What you are asked to do: Search the records for "arrangement" and copy each line that holds it.
**** Available data
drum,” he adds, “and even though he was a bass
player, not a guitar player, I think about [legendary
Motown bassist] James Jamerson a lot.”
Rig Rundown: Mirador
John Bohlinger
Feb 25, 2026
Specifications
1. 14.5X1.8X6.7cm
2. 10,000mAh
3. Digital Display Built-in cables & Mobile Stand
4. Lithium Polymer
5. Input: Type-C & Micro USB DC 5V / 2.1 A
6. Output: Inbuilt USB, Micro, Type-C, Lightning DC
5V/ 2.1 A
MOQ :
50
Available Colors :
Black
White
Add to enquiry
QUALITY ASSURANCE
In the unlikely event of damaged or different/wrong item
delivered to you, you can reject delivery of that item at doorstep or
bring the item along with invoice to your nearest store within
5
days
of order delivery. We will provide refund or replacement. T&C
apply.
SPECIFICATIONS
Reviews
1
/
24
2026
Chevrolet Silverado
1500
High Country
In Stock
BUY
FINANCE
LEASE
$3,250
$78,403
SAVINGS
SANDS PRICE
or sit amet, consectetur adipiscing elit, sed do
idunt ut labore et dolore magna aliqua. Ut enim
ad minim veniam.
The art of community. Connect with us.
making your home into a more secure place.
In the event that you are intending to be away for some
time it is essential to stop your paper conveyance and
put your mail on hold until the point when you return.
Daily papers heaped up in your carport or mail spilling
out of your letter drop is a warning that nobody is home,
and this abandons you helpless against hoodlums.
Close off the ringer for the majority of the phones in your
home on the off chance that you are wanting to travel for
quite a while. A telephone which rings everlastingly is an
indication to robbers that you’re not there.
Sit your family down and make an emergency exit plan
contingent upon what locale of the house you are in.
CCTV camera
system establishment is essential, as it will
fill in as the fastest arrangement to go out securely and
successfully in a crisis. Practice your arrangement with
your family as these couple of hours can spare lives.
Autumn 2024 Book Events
********
Finished task:
fill in as the fastest arrangement to go out securely and
successfully in a crisis. Practice your arrangement with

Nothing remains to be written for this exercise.